In more than an hour of recorded police interviews, Michael Adebolajo railed against a “corrupt” political leadership and overseas British military action but asked for Allah's forgiveness if what had happened had been “displeasing” to him.
Mr Adebolajo, 28, told police that it gave him “little joy” to slay anyone but walked out of one of the interviews when he was asked directly who was responsible for killing Mr Rigby, who was mown down at high speed by a car then before his body was mutilated by two attackers.
“I have no patience for men like this,” he said referring to one of his police interviewers. “I'm finished with this guy.”
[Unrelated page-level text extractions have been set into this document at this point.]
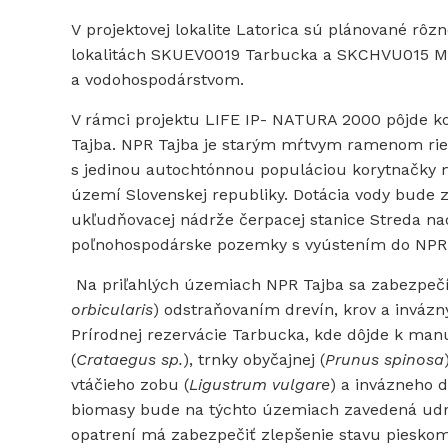
V projektovej lokalite Latorica sú plánované rô
lokalitách SKUEV0019 Tarbucka a SKCHVU015 Me
a vodohospodárstvom.
V rámci projektu LIFE IP- NATURA 2000 pôjde k
Tajba. NPR Tajba je starým mŕtvym ramenom rie
s jedinou autochtónnou populáciou korytnačky m
území Slovenskej republiky. Dotácia vody bude
ukľudňovacej nádrže čerpacej stanice Streda n
poľnohospodárske pozemky s vyústením do NPR 
Na priľahlých územiach NPR Tajba sa zabezpečí 
orbicularis
) odstraňovaním drevín, krov a invázny
Prírodnej rezervácie Tarbucka, kde dôjde k man
(
Crataegus sp.
), trnky obyčajnej (
Prunus spinosa
vtáčieho zobu (
Ligustrum vulgare
) a invázneho 
biomasy bude na týchto územiach zavedená udrž
opatrení má zabezpečiť zlepšenie stavu pieskom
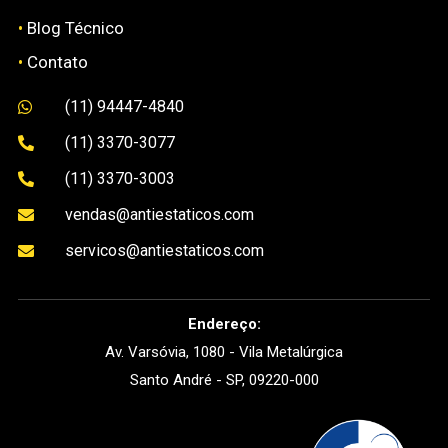
•
Blog Técnico
•
Contato
(11) 94447-4840

(11) 3370-3077

(11) 3370-3003

vendas@antiestaticos.com

servicos@antiestaticos.com

Endereço:
Av. Varsóvia, 1080 - Vila Metalúrgica
Santo André - SP, 09220-000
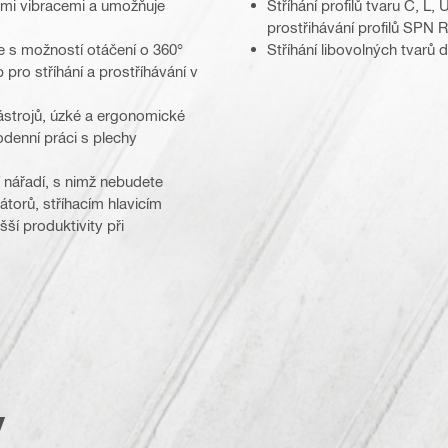
zkými vibracemi a umožňuje
Stříhání profilů tvaru C, L
prostřihávání profilů SPN 
ce s možností otáčení o 360°
Stříhání libovolných tvarů 
 pro stříhání a prostříhávání v
ástrojů, úzké a ergonomické
odenní práci s plechy
 nářadí, s nimž nebudete
torů, stříhacím hlavicím
ší produktivity při
y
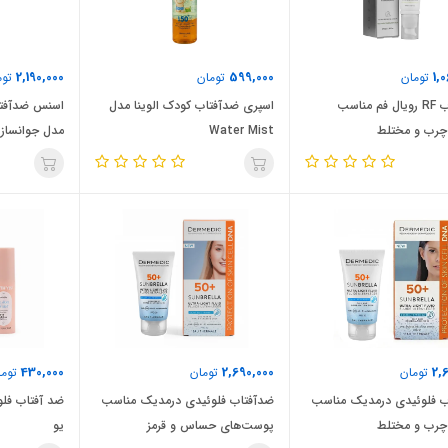
2,190,000
599,000
1,
تومان
تومان
توم
ضدآفتاب RF رویال فم مناسب
اسپری ضدآفتاب کودک الوینا مدل
رب و مختلط
Water Mist
مدل جوانساز
430,000
2,690,000
2,
تومان
تومان
توما
ب فلوئیدی درمدیک مناسب
ضدآفتاب فلوئیدی درمدیک مناسب
ضد آفتاب فلو
چرب و مختلط
پوست‌های حساس و قرمز
یو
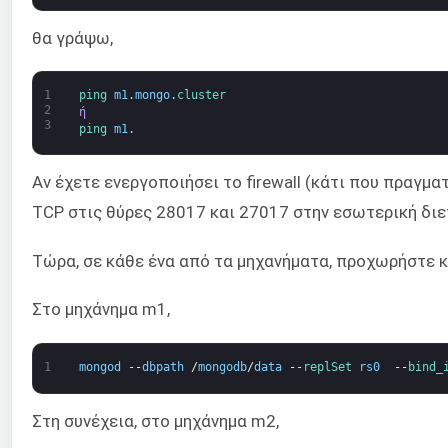
θα γράψω,
1
ping 
m1
.
mongo
.
cluster
2
ή
3
ping 
m1
.
Αν έχετε ενεργοποιήσει το firewall (κάτι που πραγμα
TCP στις θύρες 28017 και 27017 στην εσωτερική δι
Τώρα, σε κάθε ένα από τα μηχανήματα, προχωρήστε 
Στο μηχάνημα m1,
1
mongod
--
dbpath
/
mongodb
/
data
--
replSet 
rs0
--
bind_
Στη συνέχεια, στο μηχάνημα m2,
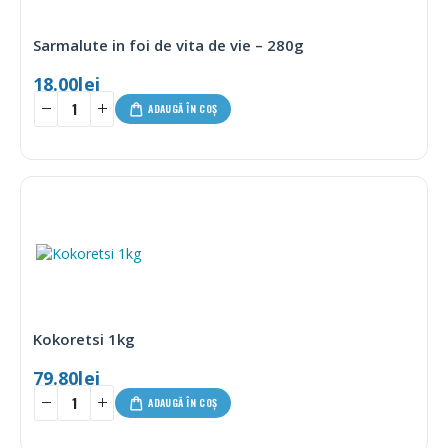
Sarmalute in foi de vita de vie – 280g
18.00
lei
ADAUGĂ ÎN COȘ
Kokoretsi 1kg
79.80
lei
ADAUGĂ ÎN COȘ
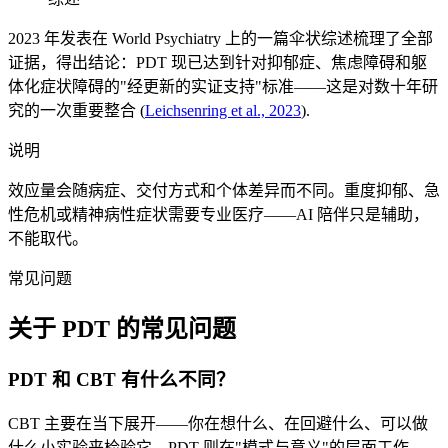
2023 年发表在 World Psychiatry 上的一篇伞状综述梳理了全部
证据，得出结论：PDT 现已达到针对抑郁症、焦虑障碍和躯
体化症状障碍的"经更新的实证支持"标准——这是对数十年研
究的一次重要整合
(
Leichsenring et al., 2023
).
说明
效应量会随病症、交付方式和个体差异而不同。重度抑郁、急
性危机或精神病性症状需要专业医疗——AI 陪伴只是辅助，
不能取代。
常见问题
关于 PDT 的常见问题
PDT 和 CBT 有什么不同？
CBT 主要在当下展开——你在想什么、在回避什么、可以做
什么小实验来检验它。PDT 则在"模式与意义"的层面工作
During interviews twice interrupted when he walked out, Mr Adebolajo said that Mr Rigby “was struck in the neck with a sharp implement and it was sawed until his head, you know, became almost detached”.
The 28-year-old, who covered his head with a blue shawl and occasionally touched a Koran before him on a table, added: “May Allah forgive me if I acted in a way that is displeasing to him.”
He went on: “It brings me little joy to approach anybody and slay them. Can you believe me? I am not a man who gains enjoyment from watching horror movies.”
A forensic psychiatrist, Tim McInerney, said that Mr Adebolajo was fit to be questioned, had shown no remorse and was keen to talk about what had happened, the court heard.
During the interviews - recorded ten days after the killing - Mr Adebolajo said he was only talking to officers to prevent such an event from happening again. The soldier's widow Rebecca walked out when they were played in court.
He angrily pointed at his interviewers and demanded that their questions should be framed to “benefit Lee Rigby's family and ensure the safety of the British people”. He claimed to have been “sickened” by the triviality of some of the questioning, the jury of eight women and four men were told.
He compared a British soldier to a “common man, usually working class, who mistakenly thinks he is serving his country by going to a Muslim land and committing mass murder.”
While praising nurses who treated him for his gunshot wounds when he was arrested, and acknowledged being given free legal advice, Mr Adebolajo described the country's leaders as ruling in a “wicked, corrupt, selfish and oppressive manner.”
He berated the “eloquent” men who he said developed oratory skills in institutions such as Eton and Oxford University before going on to “use it for evil.”
Mr Adebolajo said he was “particularly disgusted by David Cameron, the Miliband brothers and what's-his-name, Nick Clegg” and berated the wickedness of former Prime Minister Tony Blair who he said “used the magic of the tongue to dodge very important questions”.
He compared the House of Commons to a “boys' club” and said the practice of politicians gathering to pay tribute to soldiers who died in Afghanistan was “disgusting”.
And he said that he struggled to sleep at night because Britain was “associated with the murder, pillaging and rape of innocent people” in Muslim countries. “In these lands there are soldiers of Allah. Allah encourages them to kill anybody who takes it upon his or her self to come to that land...wishing to rape, to steal and pillage.”
Mr Adebolajo and Michael Adebowale, 22, both deny murdering Lee Rigby on May 22 near Woolwich Barracks in southeast London.